The walls of the nook were plastered with photographs of patients' babies, and I studied their little heads. One tiny guy had, basically, an infant comb-over, and I thought, "Is that what's in store for me? Is that my future?" There was another picture of a toddler cuddling a fuzzy tabby cat, and I admired the cat's thick coat. I started to feel jealous of the cat.
The nurse finally came in to take vials and vials of my blood, and I stared deep into the syringe, trying to see if my fluid looked at all strange. Baldish? When the results came back the next day, my gynecologist called to tell me that there absolutely wasn't a thyroid problem. I didn't trust her, since she dealt mostly in hey-hey's. So I decided it was finally time to get myself a general practitioner for the first time since adolescence.
My new general practitioner's office looked like an industrial loft, with concrete floors and exposed piping. "This is the office of someone," I thought, "who can surely get to the bottom of the thinning issue." This was the office of someone into serious, bare bones problem solving.
While sitting on the examination table at the end of a very long, very narrow, very otherwise unfurnished room, I told my new doctor my biggest concern. "You take a look," I said, bowing my head. "You can be completely honest." My new doctor combed through my hair as slowly as if she were counting lice. I held my breath like David Blaine. After a stretch of quiet, she stepped back and shrugged. "Your scalp's perfectly healthy. I don't have anything to compare your current amount of hair to, but I don't see any signs of thinning."

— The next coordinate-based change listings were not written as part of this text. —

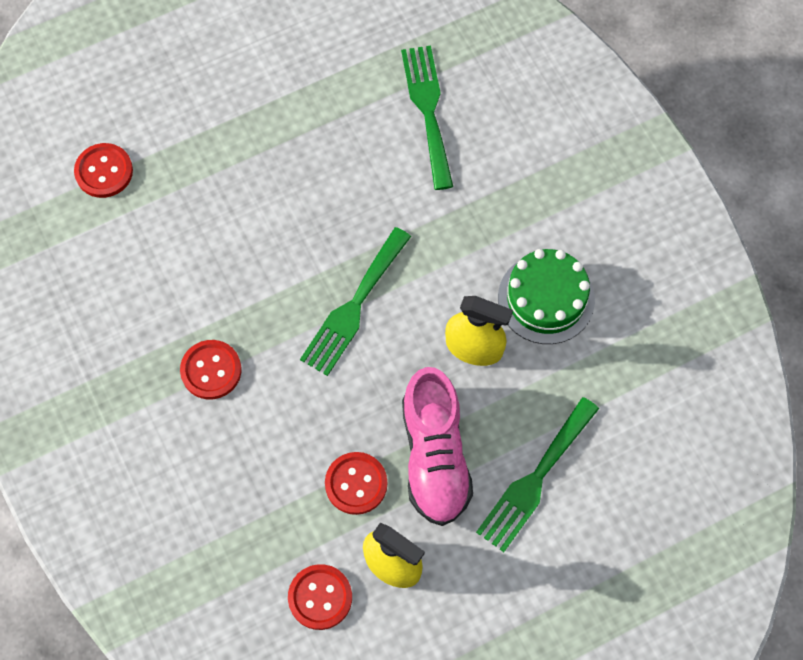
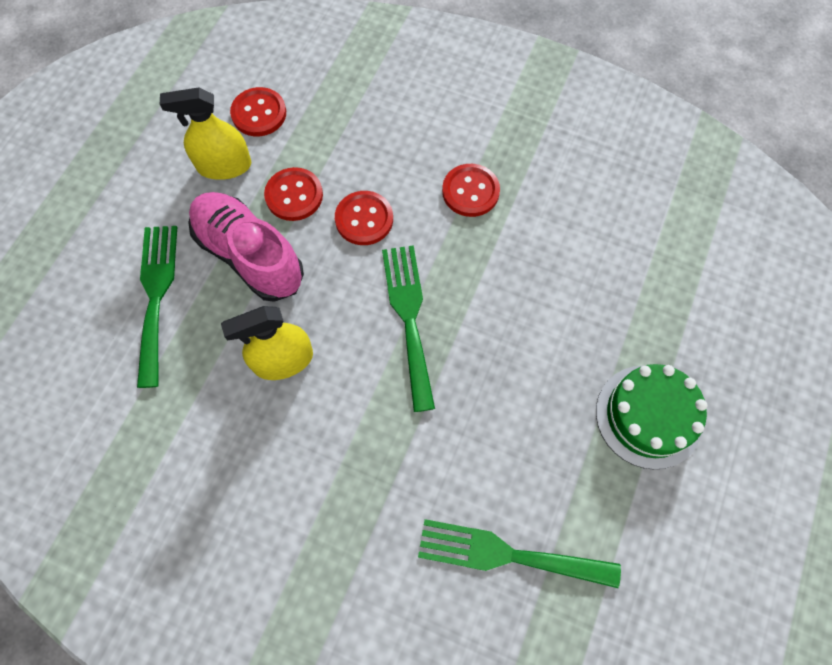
camera: 140 degrees right, 0 degrees up
red button [74,143,133,198] -> red button moved to [335,191,393,245]
green fork [401,45,453,190] -> green fork turned 150 degrees clockwise [418,519,621,588]
green cake [498,249,595,344] -> green cake moved to [596,364,707,470]

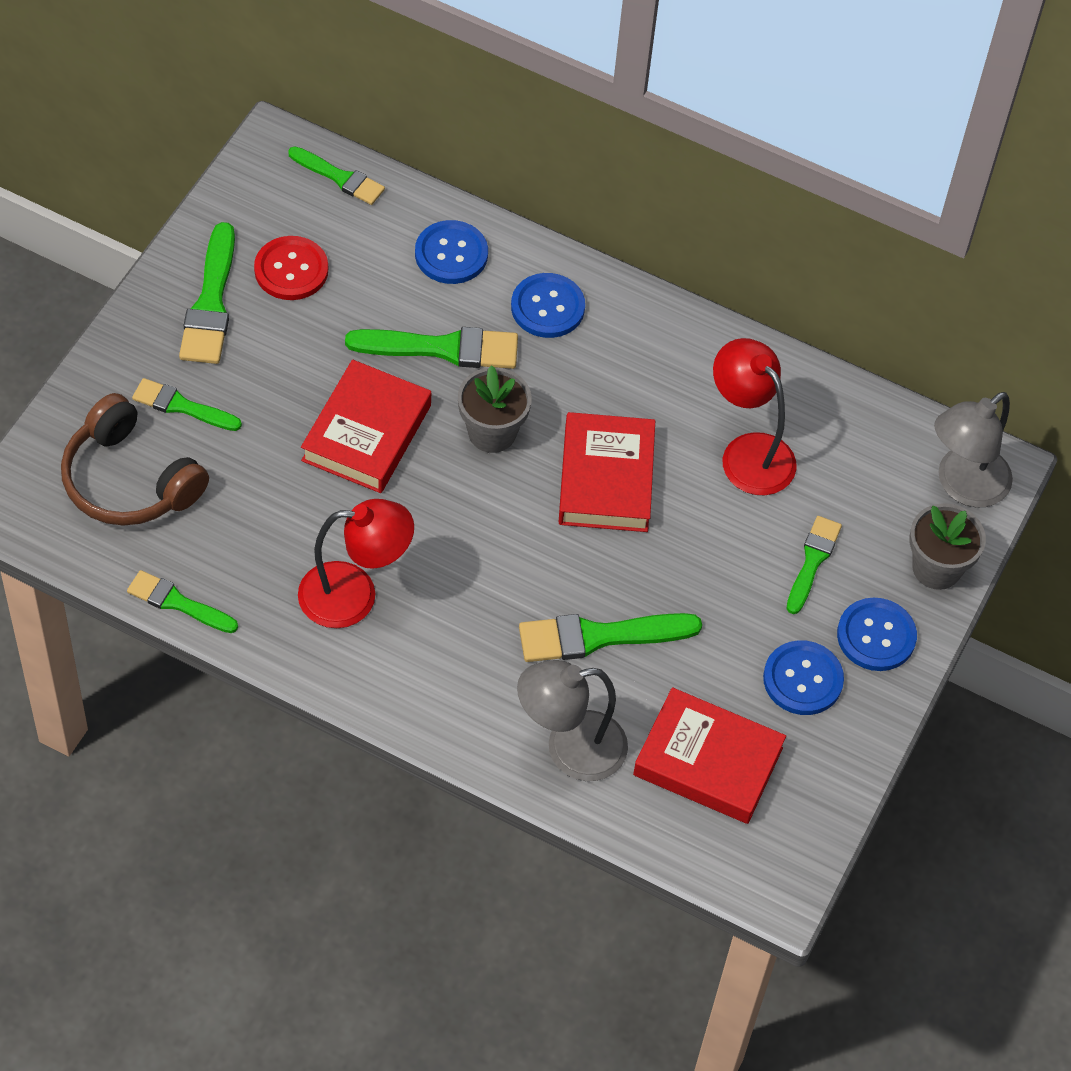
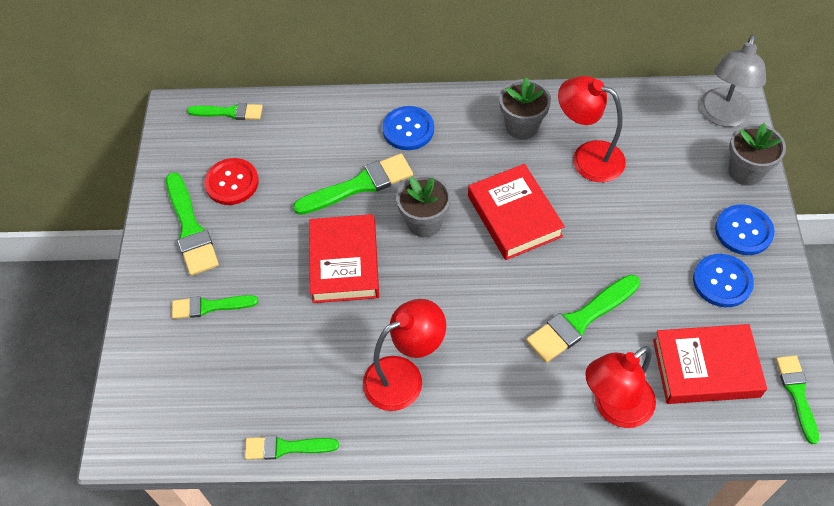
camera: 20 degrees left, 0 degrees up
brown headphones [61,393,209,526] -> none
blue button [415,220,488,284] -> none
grey lamp [517,660,628,781] -> red lamp [585,346,656,428]
green brush [787,516,842,614] -> green brush moved to [776,355,819,444]
none -> grey flower pot [500,77,551,140]

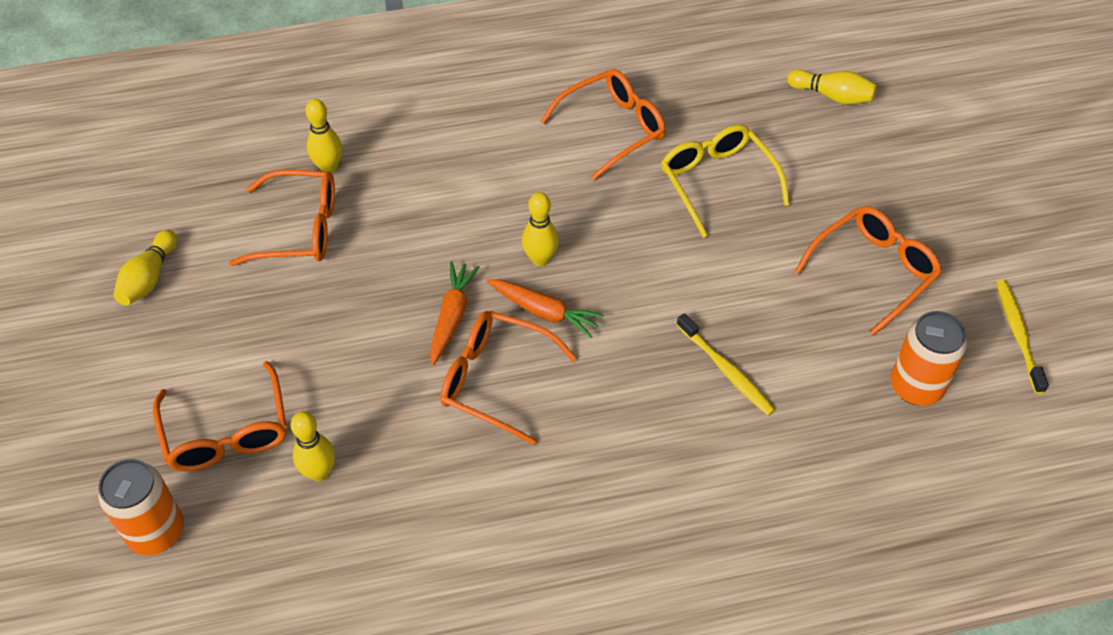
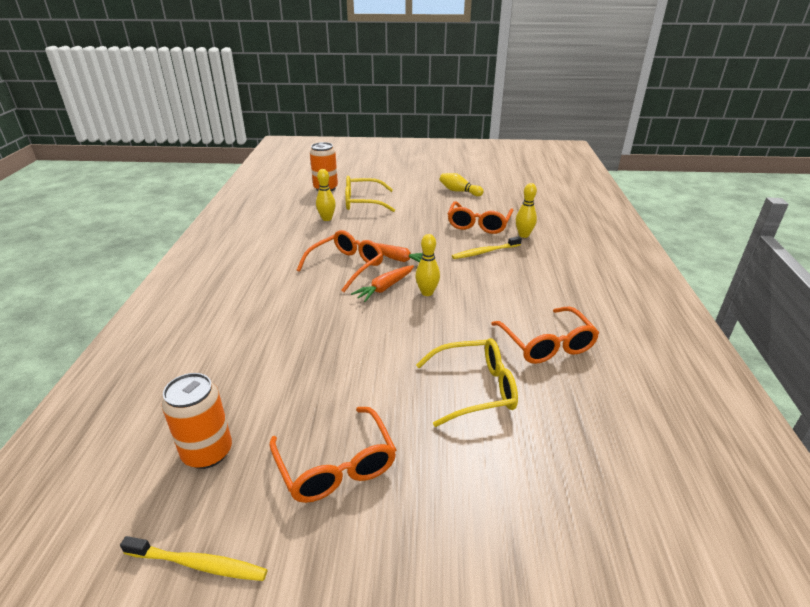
camera: 105 degrees right, 20 degrees down
orange glasses [153,361,287,472] -> yellow glasses [345,176,395,212]
yellow toothbrush [677,313,776,416] -> yellow toothbrush moved to [452,236,522,259]
yellow bowling pin [787,69,877,105] -> none

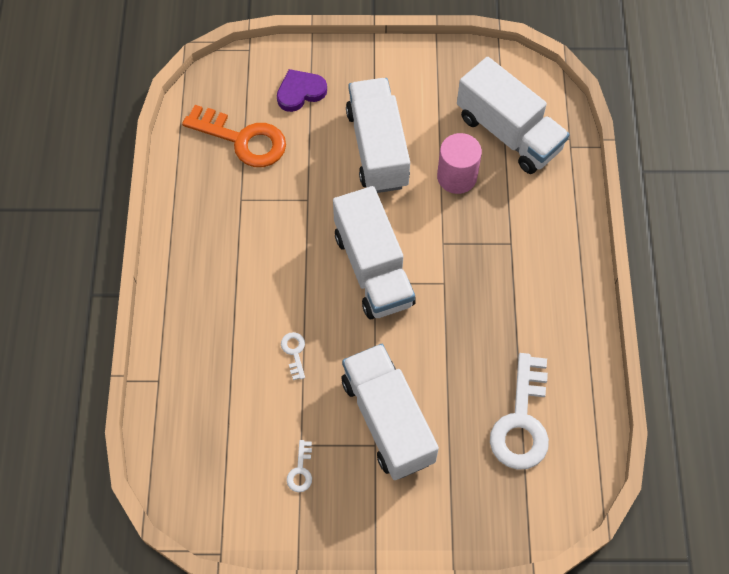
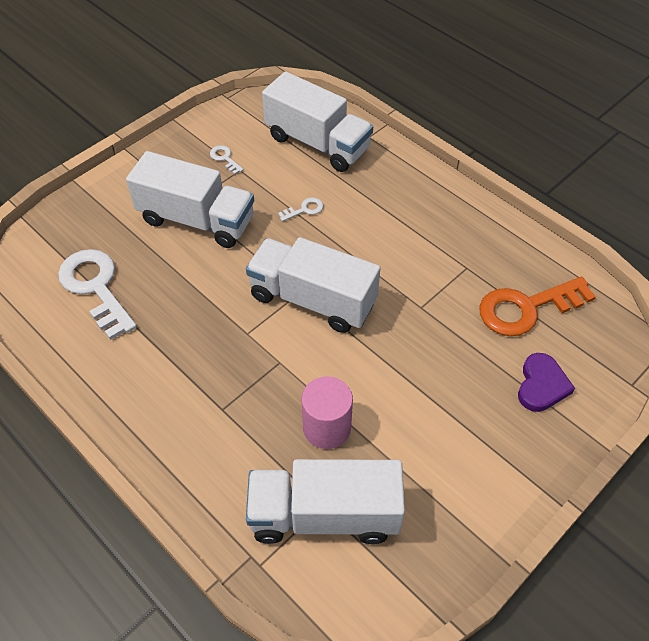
camera: 135 degrees right, 10 degrees down
white key [281,332,305,380] -> white key turned 60 degrees counterclockwise [278,197,323,222]
white truck [346,78,410,193] -> white truck moved to [262,71,373,172]

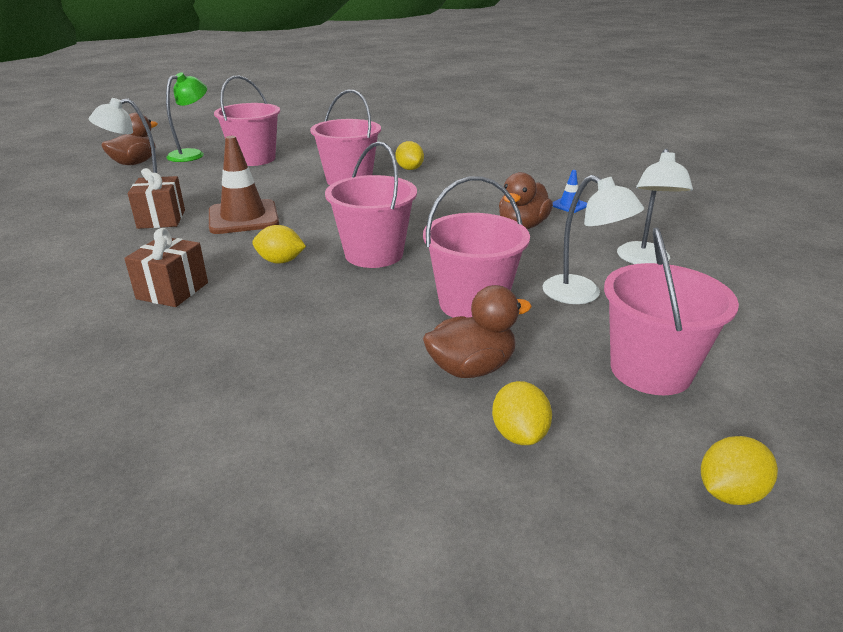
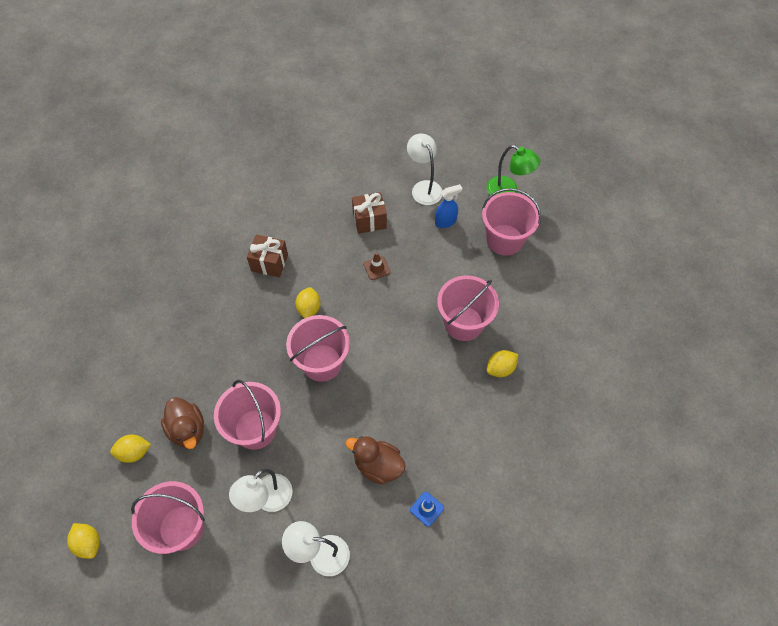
camera: 85 degrees right, 30 degrees up
brown duck [101,113,158,165] -> none
brown traffic cone [209,136,279,234] -> brown traffic cone [364,252,390,280], size x0.47
none -> blue spray bottle [435,184,462,228]

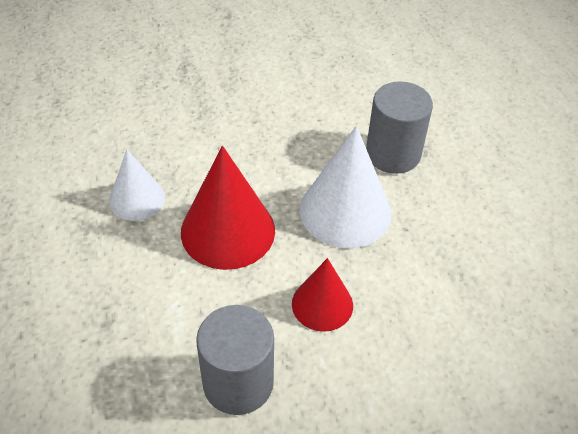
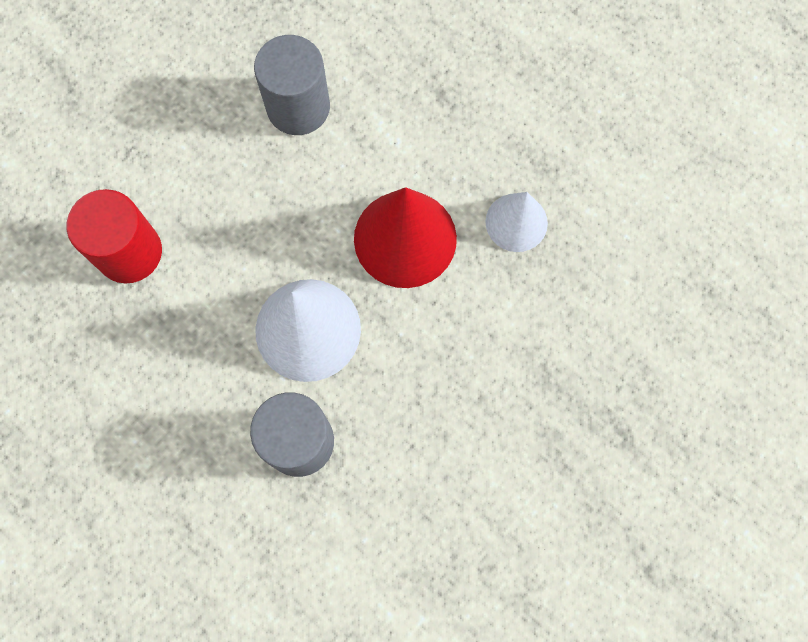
camera: 150 degrees right, 25 degrees up
red cone [292,258,353,332] -> none
none -> red cylinder [67,189,162,283]

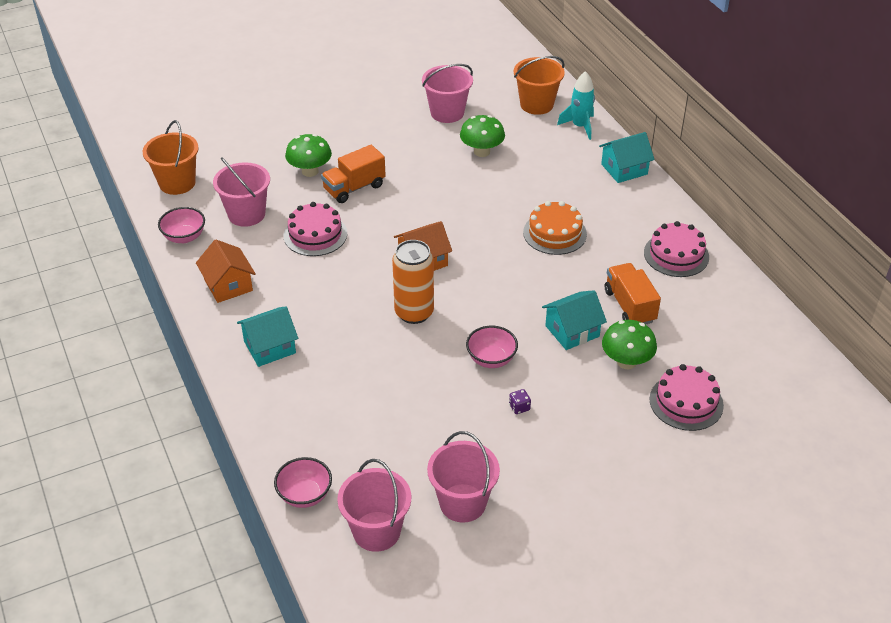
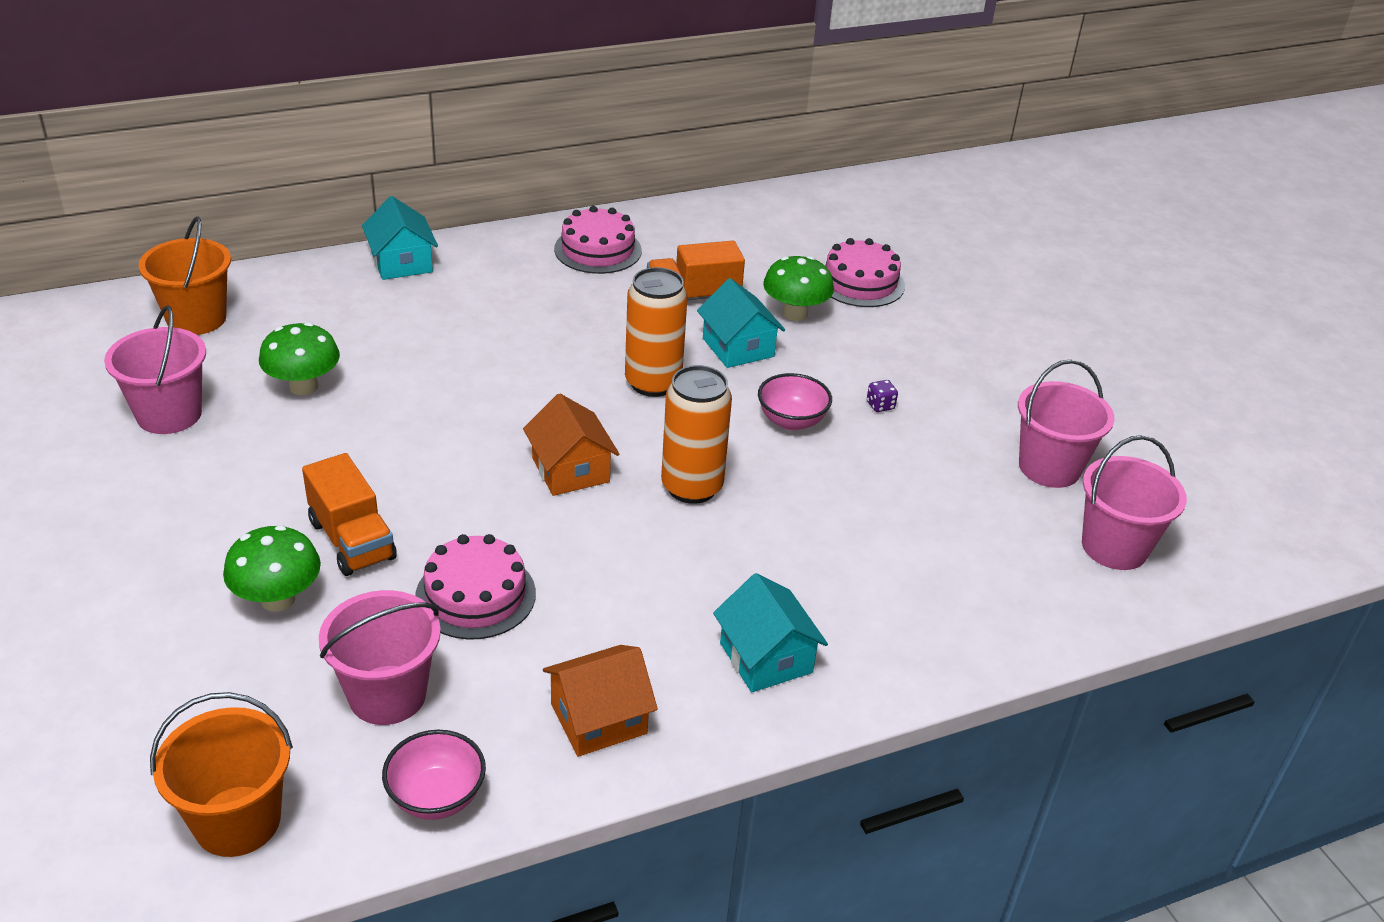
camera: 90 degrees left, 5 degrees down
pink bowl [274,457,332,508] -> none
orange cake [523,201,587,255] -> none
turquoise rocket [557,71,595,140] -> none
none -> orange can [625,267,688,397]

"Well, maybe we should check my thyroid one more time," I suggested.
"Or maybe-- we could talk about your diet?" she countered.
At which point I had to admit to her that I partook of a piece of fruit approximately once a month, and the only time I laid my hands on vegetables was when I dropped carrots and lettuce leaves into my bunny's cage at the end of each night. My new doctor gazed at me as if I was a undiscovered strain of flu and, in an unsettled voice, told me, "I'm giving you the name and number of a nutritionist."
But I'm too cheap and lazy to go to a nutritionist, so I drove back from my new doctor's and went straight to Ralph's Fresh Fare. I entered the produce section like I was entering Frances Hodgson Burnett's The Secret Garden, a place so alien, secret, and undiscovered (at least to me) that I had to tread slowly, overly bewildered by all the colors and smells. Other shoppers haphazardly grabbed apples and threw them into clear bags, but I palmed the fruit, trying to understand its nutritional soul. "Take this home," I commanded myself, "And put it in your mouth. They say it will do good things for you." The apple went into my cart. So did the pears, the grapes, the oranges, the strawberries. Then I went to the sprinkler section and got my usual carrots and lettuce for the bunny, except this time, they were for me, too.
A month later, I am now daily consuming at least four servings of fruits and vegetables a day, even though I know I'm supposed to be at five. (Baby steps.) In about a month I return to Bennington for the summer term, and one of the first orders of business will be finding Greg The Doctor so he can join me in the dining hall, where I will stick the top of my head in his face, and ask, "Does my hair look thick to you?" Then I will ask, "And also very, very shiny?"